Audio · MiniMax

Text-to-Speech

Convert text to natural-sounding speech using MiniMax speech-02-hd with voice cloning, voice design, and streaming support.

POST/v1/audio/speech

Supported Models

ModelProvider
speech-02-hdMiniMax

Request

Body Parameters

modelstringrequired

Use "speech-02-hd"

textstringrequired

Text to convert to speech

voice_settingobjectrequired

Voice configuration — voice_id, speed, vol, pitch

audio_settingobject

Output audio config — sample_rate, bitrate, format, channel

Use a built-in voice ID like male-qn-qingse, or a custom voice created via Voice Cloning or Voice Design.

voice_setting Fields

voice_idstringrequired

Built-in or cloned voice identifier

speednumber

Speech speed multiplier

Default: 1.0

volnumber

Volume level

Default: 1.0

pitchnumber

Pitch adjustment

Default: 0

audio_setting Fields

sample_rateinteger

Sample rate in Hz

Default: 32000

bitrateinteger

Bitrate in bps

Default: 128000

formatstring

Audio format

Default: mp3

Options: mp3, wav, pcm, flac

channelinteger

Number of audio channels

Default: 1

cURL
curl https://api.metriqual.com/v1/audio/speech \
  -H "Authorization: Bearer mql_your_key" \
  -H "Content-Type: application/json" \
  -d '{
    "model": "speech-02-hd",
    "text": "Hello, welcome to Metriqual!",
    "voice_setting": {
      "voice_id": "male-qn-qingse",
      "speed": 1.0,
      "vol": 1.0,
      "pitch": 0
    },
    "audio_setting": {
      "sample_rate": 32000,
      "bitrate": 128000,
      "format": "mp3"
    }
  }' --output speech.mp3
TypeScript SDK
const audio = await mql.audio.speech({
  model: 'speech-02-hd',
  text: 'Hello, welcome to Metriqual!',
  voice_setting: {
    voice_id: 'male-qn-qingse',
    speed: 1.0,
    vol: 1.0,
    pitch: 0
  },
  audio_setting: {
    sample_rate: 32000,
    bitrate: 128000,
    format: 'mp3'
  }
});
Python SDK
audio = mql.audio.speech(
    model="speech-02-hd",
    text="Hello, welcome to Metriqual!",
    voice_setting={
        "voice_id": "male-qn-qingse",
        "speed": 1.0,
        "vol": 1.0,
        "pitch": 0,
    },
    audio_setting={
        "sample_rate": 32000,
        "bitrate": 128000,
        "format": "mp3",
    },
)

Async Speech (Long-form)

POST/v1/audio/speech/async

For long text, use async speech generation.
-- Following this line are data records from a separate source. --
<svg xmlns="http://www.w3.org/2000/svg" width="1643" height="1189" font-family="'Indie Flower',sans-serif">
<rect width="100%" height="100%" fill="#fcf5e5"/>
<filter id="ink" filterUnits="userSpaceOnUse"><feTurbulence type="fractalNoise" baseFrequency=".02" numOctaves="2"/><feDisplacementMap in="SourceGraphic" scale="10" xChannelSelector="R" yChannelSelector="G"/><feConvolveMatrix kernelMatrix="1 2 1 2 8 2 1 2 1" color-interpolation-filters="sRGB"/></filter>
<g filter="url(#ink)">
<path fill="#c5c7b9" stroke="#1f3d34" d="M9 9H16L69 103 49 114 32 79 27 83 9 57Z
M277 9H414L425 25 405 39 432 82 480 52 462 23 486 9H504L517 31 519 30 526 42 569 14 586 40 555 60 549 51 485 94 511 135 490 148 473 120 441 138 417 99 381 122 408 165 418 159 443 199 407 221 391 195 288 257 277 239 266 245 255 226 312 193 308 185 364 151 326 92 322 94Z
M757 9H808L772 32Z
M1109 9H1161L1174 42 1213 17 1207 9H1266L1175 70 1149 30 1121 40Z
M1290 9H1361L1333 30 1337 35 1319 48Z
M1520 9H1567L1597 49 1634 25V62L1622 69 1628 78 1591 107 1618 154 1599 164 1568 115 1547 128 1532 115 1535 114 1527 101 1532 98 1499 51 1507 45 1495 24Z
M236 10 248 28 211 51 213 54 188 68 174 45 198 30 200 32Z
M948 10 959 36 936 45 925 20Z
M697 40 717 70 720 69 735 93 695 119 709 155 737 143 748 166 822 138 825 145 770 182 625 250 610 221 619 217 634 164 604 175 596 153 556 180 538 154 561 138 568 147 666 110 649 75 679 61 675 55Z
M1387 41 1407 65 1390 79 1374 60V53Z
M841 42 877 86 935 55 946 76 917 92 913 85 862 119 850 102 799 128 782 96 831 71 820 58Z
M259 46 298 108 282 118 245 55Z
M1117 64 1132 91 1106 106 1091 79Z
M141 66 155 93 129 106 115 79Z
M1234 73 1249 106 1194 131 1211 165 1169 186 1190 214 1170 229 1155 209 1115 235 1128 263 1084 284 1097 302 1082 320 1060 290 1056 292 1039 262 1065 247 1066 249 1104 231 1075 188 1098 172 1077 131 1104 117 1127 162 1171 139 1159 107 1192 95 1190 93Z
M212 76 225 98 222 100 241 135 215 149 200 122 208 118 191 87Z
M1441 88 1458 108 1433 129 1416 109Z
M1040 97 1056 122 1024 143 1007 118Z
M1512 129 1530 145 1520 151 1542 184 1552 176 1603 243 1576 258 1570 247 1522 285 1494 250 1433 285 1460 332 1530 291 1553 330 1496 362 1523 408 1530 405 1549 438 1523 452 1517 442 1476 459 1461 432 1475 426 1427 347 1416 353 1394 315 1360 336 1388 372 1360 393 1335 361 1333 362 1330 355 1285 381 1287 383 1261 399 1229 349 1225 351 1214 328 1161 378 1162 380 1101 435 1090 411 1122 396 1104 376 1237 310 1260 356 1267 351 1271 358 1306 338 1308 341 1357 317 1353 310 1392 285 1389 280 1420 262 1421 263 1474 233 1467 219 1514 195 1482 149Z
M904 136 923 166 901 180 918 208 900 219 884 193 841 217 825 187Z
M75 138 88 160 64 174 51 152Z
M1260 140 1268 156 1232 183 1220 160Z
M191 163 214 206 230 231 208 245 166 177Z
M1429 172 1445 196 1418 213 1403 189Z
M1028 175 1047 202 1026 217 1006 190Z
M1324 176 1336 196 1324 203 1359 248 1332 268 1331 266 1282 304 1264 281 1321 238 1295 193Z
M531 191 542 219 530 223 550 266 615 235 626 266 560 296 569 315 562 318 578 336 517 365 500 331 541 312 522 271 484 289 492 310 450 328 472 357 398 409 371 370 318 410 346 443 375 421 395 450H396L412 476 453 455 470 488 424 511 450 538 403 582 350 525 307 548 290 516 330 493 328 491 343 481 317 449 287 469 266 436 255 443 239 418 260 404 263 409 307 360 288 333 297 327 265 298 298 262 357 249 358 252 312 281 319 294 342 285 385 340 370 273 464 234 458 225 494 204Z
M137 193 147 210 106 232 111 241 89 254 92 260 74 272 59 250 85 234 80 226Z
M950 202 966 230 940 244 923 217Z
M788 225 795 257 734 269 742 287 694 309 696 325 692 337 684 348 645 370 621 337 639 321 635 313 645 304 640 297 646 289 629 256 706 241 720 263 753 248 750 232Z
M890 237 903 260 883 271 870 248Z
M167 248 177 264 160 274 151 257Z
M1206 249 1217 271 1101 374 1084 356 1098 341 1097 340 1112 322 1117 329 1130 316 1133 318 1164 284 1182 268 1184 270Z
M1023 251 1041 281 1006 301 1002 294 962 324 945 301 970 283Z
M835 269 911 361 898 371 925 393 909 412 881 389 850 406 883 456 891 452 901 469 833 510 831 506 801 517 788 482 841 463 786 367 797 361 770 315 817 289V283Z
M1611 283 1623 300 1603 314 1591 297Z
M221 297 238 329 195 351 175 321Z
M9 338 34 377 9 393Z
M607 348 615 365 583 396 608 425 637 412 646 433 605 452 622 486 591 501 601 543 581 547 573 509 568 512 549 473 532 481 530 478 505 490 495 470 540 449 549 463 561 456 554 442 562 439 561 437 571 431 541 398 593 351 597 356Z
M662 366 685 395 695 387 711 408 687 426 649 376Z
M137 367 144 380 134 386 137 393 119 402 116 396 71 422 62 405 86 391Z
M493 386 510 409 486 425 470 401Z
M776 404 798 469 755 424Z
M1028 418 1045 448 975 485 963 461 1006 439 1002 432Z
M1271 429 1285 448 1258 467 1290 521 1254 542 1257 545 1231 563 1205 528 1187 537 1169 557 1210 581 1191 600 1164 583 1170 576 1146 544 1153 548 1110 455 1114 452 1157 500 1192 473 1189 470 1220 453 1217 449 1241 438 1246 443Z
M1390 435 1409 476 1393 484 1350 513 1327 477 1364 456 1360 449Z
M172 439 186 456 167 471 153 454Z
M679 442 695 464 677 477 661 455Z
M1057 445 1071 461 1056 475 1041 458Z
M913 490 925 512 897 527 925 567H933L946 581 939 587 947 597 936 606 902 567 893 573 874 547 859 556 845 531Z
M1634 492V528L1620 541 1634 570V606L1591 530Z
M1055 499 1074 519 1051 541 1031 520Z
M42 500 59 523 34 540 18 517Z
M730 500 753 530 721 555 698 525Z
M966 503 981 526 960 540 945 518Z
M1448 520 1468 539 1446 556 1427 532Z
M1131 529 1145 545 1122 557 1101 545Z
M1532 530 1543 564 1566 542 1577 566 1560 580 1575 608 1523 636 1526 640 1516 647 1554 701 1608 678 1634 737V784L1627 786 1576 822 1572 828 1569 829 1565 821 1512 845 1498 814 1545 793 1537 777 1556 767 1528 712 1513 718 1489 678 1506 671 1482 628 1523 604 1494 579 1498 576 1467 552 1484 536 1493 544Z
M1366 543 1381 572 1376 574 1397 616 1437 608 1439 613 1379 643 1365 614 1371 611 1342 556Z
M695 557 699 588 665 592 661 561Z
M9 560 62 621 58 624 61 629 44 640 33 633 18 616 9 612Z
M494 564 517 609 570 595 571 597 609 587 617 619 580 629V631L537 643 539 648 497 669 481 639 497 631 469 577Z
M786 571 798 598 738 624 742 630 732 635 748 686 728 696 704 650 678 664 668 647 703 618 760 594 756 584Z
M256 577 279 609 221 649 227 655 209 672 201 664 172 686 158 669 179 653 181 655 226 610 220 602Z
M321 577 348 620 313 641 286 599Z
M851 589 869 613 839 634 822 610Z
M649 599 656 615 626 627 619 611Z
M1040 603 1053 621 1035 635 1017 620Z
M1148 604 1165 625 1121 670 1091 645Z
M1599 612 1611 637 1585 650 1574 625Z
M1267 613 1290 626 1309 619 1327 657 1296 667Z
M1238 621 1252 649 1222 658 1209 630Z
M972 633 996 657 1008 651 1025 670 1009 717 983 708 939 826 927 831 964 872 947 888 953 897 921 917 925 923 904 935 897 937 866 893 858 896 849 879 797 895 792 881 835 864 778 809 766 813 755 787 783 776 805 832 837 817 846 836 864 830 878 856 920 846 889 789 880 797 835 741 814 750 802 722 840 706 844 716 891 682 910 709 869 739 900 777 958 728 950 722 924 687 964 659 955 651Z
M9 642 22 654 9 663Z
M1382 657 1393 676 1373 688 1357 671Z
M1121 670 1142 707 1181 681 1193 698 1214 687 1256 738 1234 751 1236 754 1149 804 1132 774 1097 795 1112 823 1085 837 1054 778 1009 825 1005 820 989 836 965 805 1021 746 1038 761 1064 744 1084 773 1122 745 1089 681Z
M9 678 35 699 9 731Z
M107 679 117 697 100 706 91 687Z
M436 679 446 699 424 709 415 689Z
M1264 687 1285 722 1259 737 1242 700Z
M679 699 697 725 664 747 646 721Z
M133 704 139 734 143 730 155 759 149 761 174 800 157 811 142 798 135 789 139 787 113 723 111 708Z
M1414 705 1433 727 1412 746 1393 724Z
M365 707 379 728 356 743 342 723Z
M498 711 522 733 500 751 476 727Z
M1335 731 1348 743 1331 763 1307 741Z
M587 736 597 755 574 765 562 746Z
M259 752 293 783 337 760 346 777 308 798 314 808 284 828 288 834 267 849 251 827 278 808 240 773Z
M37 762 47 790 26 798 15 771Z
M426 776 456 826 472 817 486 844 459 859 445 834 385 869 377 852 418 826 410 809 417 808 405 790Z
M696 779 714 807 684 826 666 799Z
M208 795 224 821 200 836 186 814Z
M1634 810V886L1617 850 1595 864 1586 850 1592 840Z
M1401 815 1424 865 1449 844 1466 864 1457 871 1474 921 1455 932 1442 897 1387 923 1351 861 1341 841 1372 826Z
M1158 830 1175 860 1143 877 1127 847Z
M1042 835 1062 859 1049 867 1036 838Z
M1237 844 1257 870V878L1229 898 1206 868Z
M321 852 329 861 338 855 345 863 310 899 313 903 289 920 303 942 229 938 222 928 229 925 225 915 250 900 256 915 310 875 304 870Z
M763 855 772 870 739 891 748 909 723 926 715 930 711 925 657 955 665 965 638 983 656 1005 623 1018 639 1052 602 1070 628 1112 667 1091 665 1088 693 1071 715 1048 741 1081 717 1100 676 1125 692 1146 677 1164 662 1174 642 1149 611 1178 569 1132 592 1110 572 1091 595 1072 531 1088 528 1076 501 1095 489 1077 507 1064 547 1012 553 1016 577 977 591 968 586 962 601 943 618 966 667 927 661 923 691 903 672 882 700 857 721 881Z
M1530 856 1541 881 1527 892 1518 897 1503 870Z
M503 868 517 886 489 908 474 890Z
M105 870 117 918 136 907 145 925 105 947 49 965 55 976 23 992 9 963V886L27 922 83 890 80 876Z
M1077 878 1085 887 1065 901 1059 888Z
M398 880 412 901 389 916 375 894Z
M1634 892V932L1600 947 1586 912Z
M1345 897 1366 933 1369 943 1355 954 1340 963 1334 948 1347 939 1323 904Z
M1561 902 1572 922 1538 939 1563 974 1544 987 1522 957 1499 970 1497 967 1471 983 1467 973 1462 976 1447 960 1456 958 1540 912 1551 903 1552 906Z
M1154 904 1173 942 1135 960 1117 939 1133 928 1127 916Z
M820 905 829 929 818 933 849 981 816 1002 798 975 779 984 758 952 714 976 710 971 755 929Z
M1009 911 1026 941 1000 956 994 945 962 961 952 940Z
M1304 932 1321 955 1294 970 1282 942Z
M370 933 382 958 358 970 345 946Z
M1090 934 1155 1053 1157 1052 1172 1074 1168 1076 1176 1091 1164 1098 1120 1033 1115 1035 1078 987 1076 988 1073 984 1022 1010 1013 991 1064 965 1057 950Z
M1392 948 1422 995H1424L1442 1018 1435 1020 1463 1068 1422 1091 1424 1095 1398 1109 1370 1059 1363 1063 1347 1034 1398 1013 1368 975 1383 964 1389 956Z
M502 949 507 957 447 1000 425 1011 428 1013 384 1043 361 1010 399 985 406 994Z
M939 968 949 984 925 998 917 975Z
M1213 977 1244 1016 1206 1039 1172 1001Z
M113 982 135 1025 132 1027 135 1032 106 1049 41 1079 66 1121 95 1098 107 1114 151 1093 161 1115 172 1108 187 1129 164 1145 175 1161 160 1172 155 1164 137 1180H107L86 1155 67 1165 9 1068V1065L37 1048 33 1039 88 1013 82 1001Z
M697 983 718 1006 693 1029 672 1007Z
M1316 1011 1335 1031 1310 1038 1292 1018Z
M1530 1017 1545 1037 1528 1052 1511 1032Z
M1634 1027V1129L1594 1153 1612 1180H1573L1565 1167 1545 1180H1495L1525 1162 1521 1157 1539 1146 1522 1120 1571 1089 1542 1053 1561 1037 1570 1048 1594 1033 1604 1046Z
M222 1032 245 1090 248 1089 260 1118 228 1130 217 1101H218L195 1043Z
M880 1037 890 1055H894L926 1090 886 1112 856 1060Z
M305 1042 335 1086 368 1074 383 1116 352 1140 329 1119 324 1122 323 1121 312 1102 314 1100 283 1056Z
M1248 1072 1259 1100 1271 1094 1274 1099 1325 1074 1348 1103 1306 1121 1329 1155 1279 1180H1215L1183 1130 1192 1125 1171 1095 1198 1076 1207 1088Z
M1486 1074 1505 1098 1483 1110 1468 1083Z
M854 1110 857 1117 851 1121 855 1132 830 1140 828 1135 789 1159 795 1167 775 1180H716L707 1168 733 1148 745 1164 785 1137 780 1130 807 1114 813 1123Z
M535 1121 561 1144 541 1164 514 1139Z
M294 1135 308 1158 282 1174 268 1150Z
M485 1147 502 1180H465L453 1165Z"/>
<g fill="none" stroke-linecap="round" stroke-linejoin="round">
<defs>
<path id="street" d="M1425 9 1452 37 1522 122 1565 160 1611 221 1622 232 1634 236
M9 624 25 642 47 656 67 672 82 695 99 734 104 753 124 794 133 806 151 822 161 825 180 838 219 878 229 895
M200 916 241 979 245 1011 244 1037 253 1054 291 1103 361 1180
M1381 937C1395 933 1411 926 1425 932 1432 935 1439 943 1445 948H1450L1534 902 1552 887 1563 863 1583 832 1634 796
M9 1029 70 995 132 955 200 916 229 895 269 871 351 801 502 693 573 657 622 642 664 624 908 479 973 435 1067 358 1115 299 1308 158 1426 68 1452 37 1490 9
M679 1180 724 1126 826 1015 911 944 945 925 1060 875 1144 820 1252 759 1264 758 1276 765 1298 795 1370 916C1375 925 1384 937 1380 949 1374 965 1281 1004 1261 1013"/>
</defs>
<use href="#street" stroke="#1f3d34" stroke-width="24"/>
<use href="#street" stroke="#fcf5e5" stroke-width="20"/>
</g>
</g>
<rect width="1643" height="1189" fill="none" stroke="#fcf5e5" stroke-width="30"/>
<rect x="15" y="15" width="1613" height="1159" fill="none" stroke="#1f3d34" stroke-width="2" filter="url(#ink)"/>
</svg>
Submit the request, then poll for status and download when complete.

Related Endpoints

GET /v1/audio/speech/async/:task_idendpoint

Check async task status

GET /v1/audio/speech/async/:task_id/downloadendpoint

Download completed audio

cURL
# Start async generation
curl -X POST https://api.metriqual.com/v1/audio/speech/async \
  -H "Authorization: Bearer mql_your_key" \
  -H "Content-Type: application/json" \
  -d '{
    "model": "speech-02-hd",
    "text": "Very long text content goes here..."
  }'

# Check status
curl https://api.metriqual.com/v1/audio/speech/async/TASK_ID \
  -H "Authorization: Bearer mql_your_key"

# Download when ready
curl https://api.metriqual.com/v1/audio/speech/async/TASK_ID/download \
  -H "Authorization: Bearer mql_your_key" --output output.mp3
Python SDK
# Start async generation
task = mql.audio.speech_async(
    model="speech-02-hd",
    text="Very long text content goes here...",
    voice_setting={"voice_id": "male-qn-qingse"},
)

# Or submit and wait for completion in one call
audio = mql.audio.speech_async_and_wait(
    model="speech-02-hd",
    text="Very long text content goes here...",
    voice_setting={"voice_id": "male-qn-qingse"},
)

WebSocket Streaming

WS/v1/audio/speech/stream

Real-time TTS streaming over WebSocket. Connect, send text chunks, and receive audio in real-time. Ideal for interactive voice applications.